Tunisia

Down With Despots, (Ahem) Wherever They May Be

Posted by Paul Vigna on February 25, 2011
Geopolitical / Comments Off
Let freedom ring, baby. Let freedom ring.

I hope that in the long run, the Jasmine Revolution sweeping North Africa will be a good thing for the world. Much depends upon who comes to power post-revolution, of course, (anybody remember Napoleon?), but any movement that is about getting rid of autocratic, dictatorial tin-pot despots ought to be a good thing in the long run.

Keep in mind that the people of North Africa and the Middle East don’t have a history with democracy. This isn’t to say that they can’t embrace democracy, but it takes time. Democracy blossomed in the United States, but it didn’t come full grown on July 4, 1776.

The movement toward self-government had been festering in Europe for more than a hundred years during the Enlightenment. That’s why we were all forced to read Locke and Hobbes in school (do they still even teach Locke and Hobbes?)

The modern Arabian states didn’t exist until the end of World War I and the fall of the Ottoman Empire (don’t worry, this isn’t a college thesis; I’ll be brief.) After that was a period of colonialism that lasted until the ’50s. Then you had popular revolts that threw off the colonials, and replaced them with the despots. There has not been a democratic movement to build upon. It’s possible, and hopeful, that we’re seeing it now. After all, ideas that took a hundred years to filter through a society back in the day move much faster in our electronic world.

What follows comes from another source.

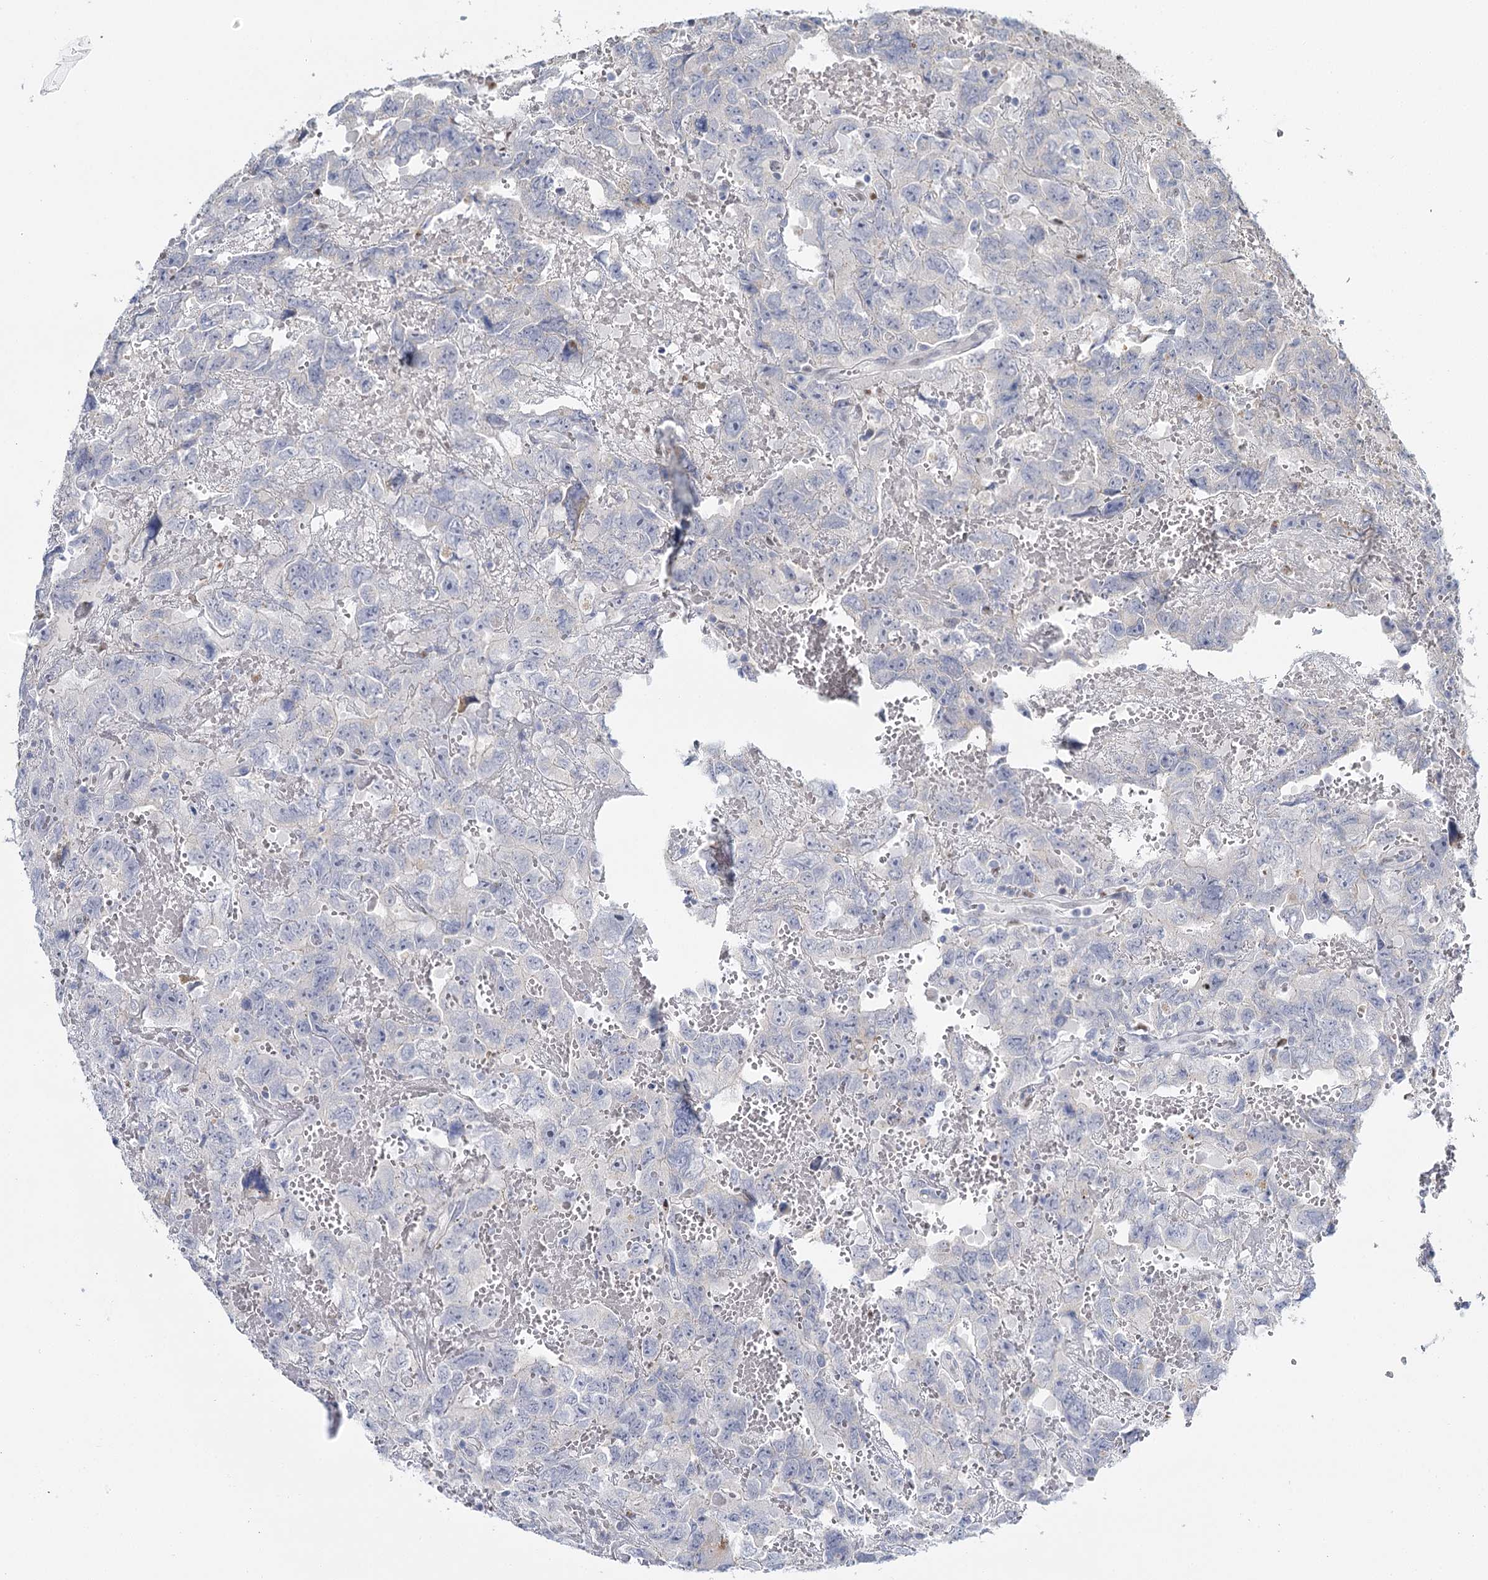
{"staining": {"intensity": "negative", "quantity": "none", "location": "none"}, "tissue": "testis cancer", "cell_type": "Tumor cells", "image_type": "cancer", "snomed": [{"axis": "morphology", "description": "Carcinoma, Embryonal, NOS"}, {"axis": "topography", "description": "Testis"}], "caption": "Protein analysis of embryonal carcinoma (testis) reveals no significant expression in tumor cells.", "gene": "IGSF3", "patient": {"sex": "male", "age": 45}}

It will be interesting to see how the developed world reacts. There is only one thing politicians respect: power (although respect for the ultimate source of their own power, the consent of the governed, seems to elude them.) You saw it in the Panic of 2008. The politicians stepped in not to save the system, but to save the powerful within that system.

Because there are still an awful lot of despots out there. Some of them we still shake hands with. Some of them run the world’s second largest economy, know what I’m saying?